“Come potrebbe esistere Joyce senza Dublino, e, oggi, come potrebbe esistere Dublino senza Joyce?”
Il libro di
Fabrizio Pasanisi è una mappa del cuore che guida al centro della vita di Dublino e del suo narratore per eccellenza, James Joyce, dubliner per poco, e suo malgrado.
James Joyce ebbe con la città di Dublino, cui è così profondamente legato il suo nome, un rapporto travagliato e contraddittorio di amore e di odio. In realtà, visse a Dublino solo un terzo della sua vita, dalla nascita nel 1882 alla partenza per il continente nel 1904. Nella sua esistenza, e nel suo animo, ci sono anche Zurigo, Parigi, Roma, e soprattutto Trieste. Ma il suo legame con la città natale restò indissolubile seppur segnato da amarezza.
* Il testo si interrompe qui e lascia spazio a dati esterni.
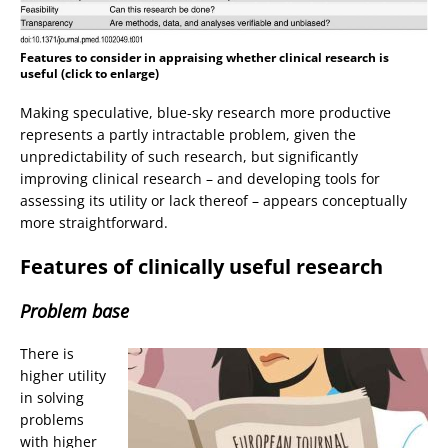
Features to consider in appraising whether clinical research is
useful (click to enlarge)
Making speculative, blue-sky research more productive
represents a partly intractable problem, given the
unpredictability of such research, but significantly
improving clinical research – and developing tools for
assessing its utility or lack thereof – appears conceptually
more straightforward.
Features of clinically useful research
Problem base
There is
higher utility
in solving
problems
with higher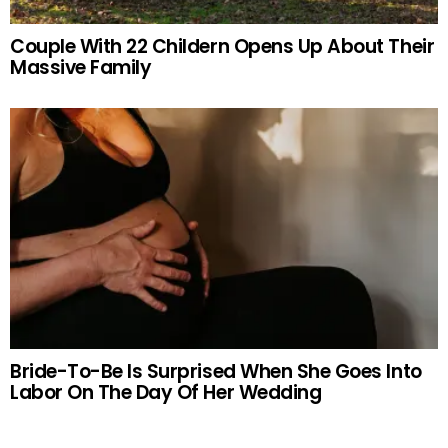
Couple With 22 Childern Opens Up About Their
Massive Family
Bride-To-Be Is Surprised When She Goes Into
Labor On The Day Of Her Wedding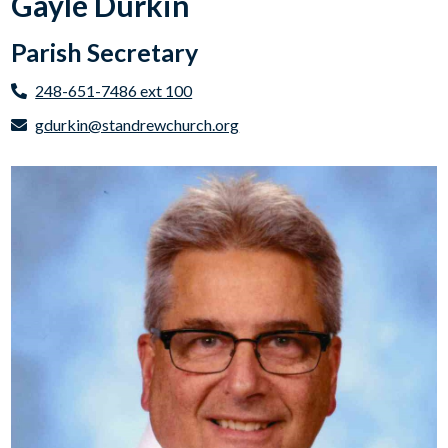
Gayle Durkin
Parish Secretary
248-651-7486 ext 100
gdurkin@standrewchurch.org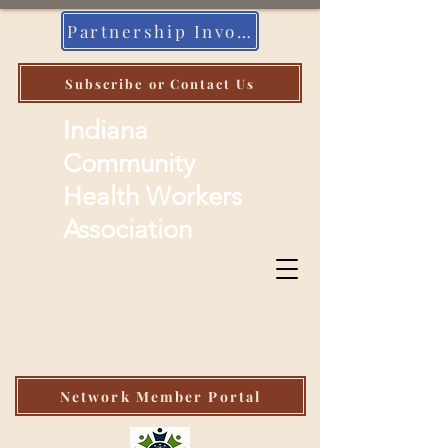
Partnership Invoice
Subscribe or Contact Us
Indiana
Community
Health Workers
Association
Network Member Portal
“Quando un giorno chiesero a Joyce perché avesse lasciato l’Irlanda, rispose: <>. Più che un semplice espatriato amava considerarsi un esule, uno costretto ad andarsene via e pronto, prima o poi, a fare ritorno, possibilmente pieno di onori, levandosi magari qualche sassolino dalla scarpa.”
Una vita precaria, quella della famiglia Joyce, con il padre John sempre più in difficoltà economica, sempre più vittima dell’alcolismo, che porta i suoi in un pellegrinaggio verso zone sempre meno prestigiose, in case sempre meno accoglienti, dalle quali scappare quando non ci sono più soldi. La conoscenza di Dublino, nasce anche così, attraverso i continui traslochi, dal centro alla periferia. Ne parla, Pasanisi, nella prima parte del suo libro, centrata sulla vita dell’autore, i suoi studi, gli amici, l’amore.
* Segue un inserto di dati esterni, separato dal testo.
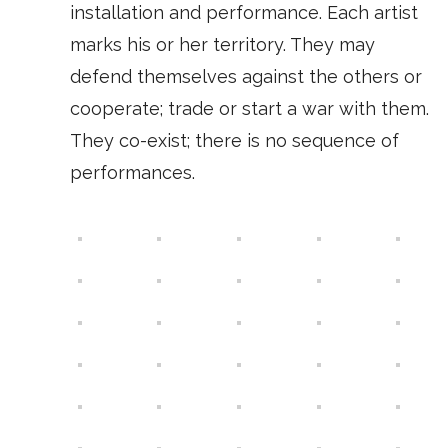
installation and performance. Each artist
marks his or her territory. They may
defend themselves against the others or
cooperate; trade or start a war with them.
They co-exist; there is no sequence of
performances.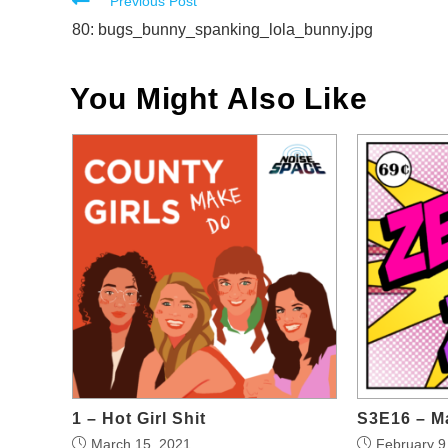
Read
Previous Post
more
80: bugs_bunny_spanking_lola_bunny.jpg
articles
You Might Also Like
1 – Hot Girl Shit
S3E16 – M
March 15, 2021
February 9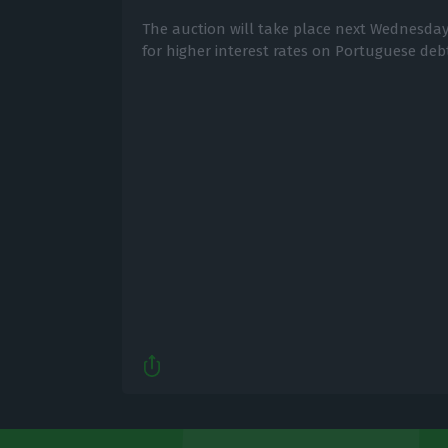
The auction will take place next Wednesday
for higher interest rates on Portuguese debt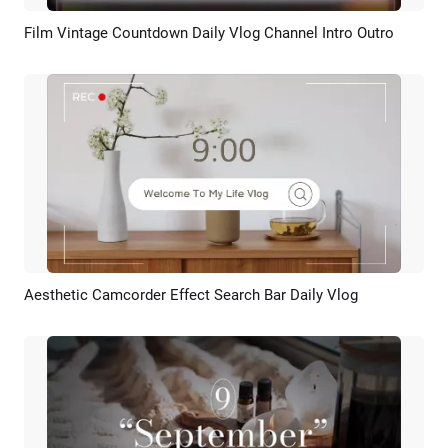
Film Vintage Countdown Daily Vlog Channel Intro Outro
Preview
AI Recreate
Aesthetic Camcorder Effect Search Bar Daily Vlog
Preview
AI Recreate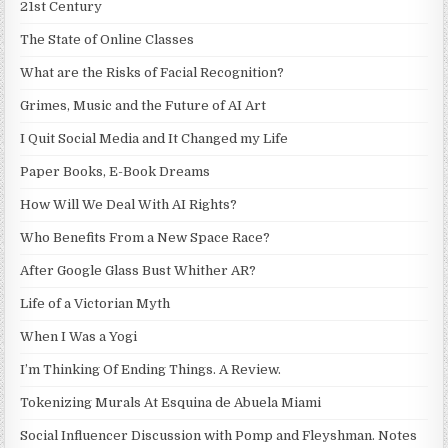
21st Century
The State of Online Classes
What are the Risks of Facial Recognition?
Grimes, Music and the Future of AI Art
I Quit Social Media and It Changed my Life
Paper Books, E-Book Dreams
How Will We Deal With AI Rights?
Who Benefits From a New Space Race?
After Google Glass Bust Whither AR?
Life of a Victorian Myth
When I Was a Yogi
I’m Thinking Of Ending Things. A Review.
Tokenizing Murals At Esquina de Abuela Miami
Social Influencer Discussion with Pomp and Fleyshman. Notes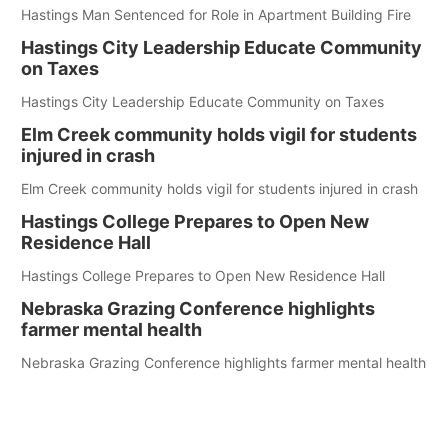
Hastings Man Sentenced for Role in Apartment Building Fire
Hastings City Leadership Educate Community
on Taxes
Hastings City Leadership Educate Community on Taxes
Elm Creek community holds vigil for students
injured in crash
Elm Creek community holds vigil for students injured in crash
Hastings College Prepares to Open New
Residence Hall
Hastings College Prepares to Open New Residence Hall
Nebraska Grazing Conference highlights
farmer mental health
Nebraska Grazing Conference highlights farmer mental health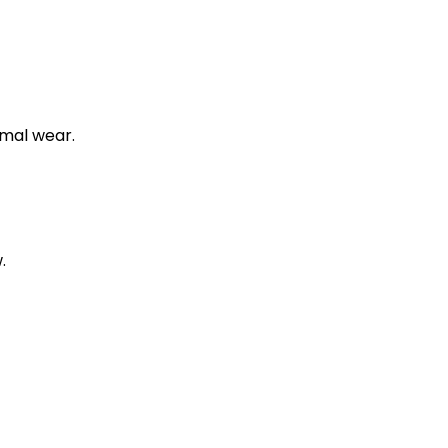
rmal wear.
.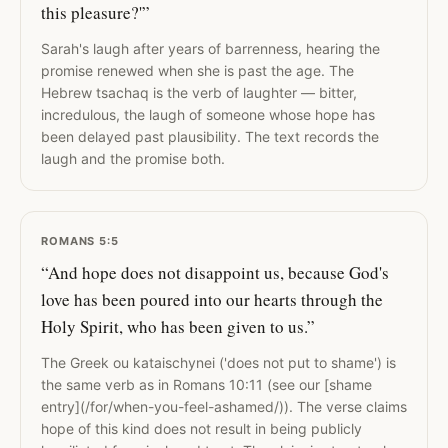
this pleasure?'”
Sarah's laugh after years of barrenness, hearing the
promise renewed when she is past the age. The
Hebrew tsachaq is the verb of laughter — bitter,
incredulous, the laugh of someone whose hope has
been delayed past plausibility. The text records the
laugh and the promise both.
ROMANS 5:5
“And hope does not disappoint us, because God's
love has been poured into our hearts through the
Holy Spirit, who has been given to us.”
The Greek ou kataischynei ('does not put to shame') is
the same verb as in Romans 10:11 (see our [shame
entry](/for/when-you-feel-ashamed/)). The verse claims
hope of this kind does not result in being publicly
Nella seconda parte si entra nella scrittura di James Joyce, e attraverso le sue opere, si analizza l’evoluzione della sua visione della città.
In Dubliners, Joyce volle raccontare la città e i suoi abitanti così com’erano, come li aveva visti e conosciuti: è una rappresentazione molto sincera, quasi fotografica di strade e luoghi. L’umanità che preme all’autore raccontare nasce dalle sue stesse esperienze, e da un paesaggio urbano familiare.
E’ un ritratto a tinte fosche, quello di Dublino, città cupa e non amica. C’è un continuo desiderio di fuga, il senso di una pesantezza opprimente. In Ritratto dell’artista da giovane la madre Irlanda “è la vecchia troia che si mangia i maiali che ha partorito”.
“Poi, un bel giorno, Leopold Bloom attraversò Dublino e per la città, e per la letteratura, non fu più la stessa cosa: cambiarono per sempre, l’una e l’altra, come cambiò il ruolo del cittadino e del lettore.”
Una Dublino da commedia, nell’Ulisse, abbandona i toni grevi e si illumina di una dimensione vivace, a tratti fantastica. Seppur nel paradosso, tutto riporta alla vita vissuta, a luoghi reali e tangibili. James Joyce adulto sembra dimenticare l’antico rancore e fare pace con la sua terra. Il viaggio di Ulisse per le strade di Dublino, tra avventure e pericoli, diventa un immenso viaggio dell’uomo in una terra trasfigurata e resa universale.
A Dublino con James Joyce riesce nella difficile impresa di equilibrare saggio e racconto, lo fa con sapienza e vivacità narrativa, e accompagna il lettore nelle pieghe di una vita, complicata e umanissima, nelle pagine di capolavori assoluti, e nelle strade di una città che ogni anno il 16 giugno, giorno del Bloomsday, si inchina al suo più grande Dubliner.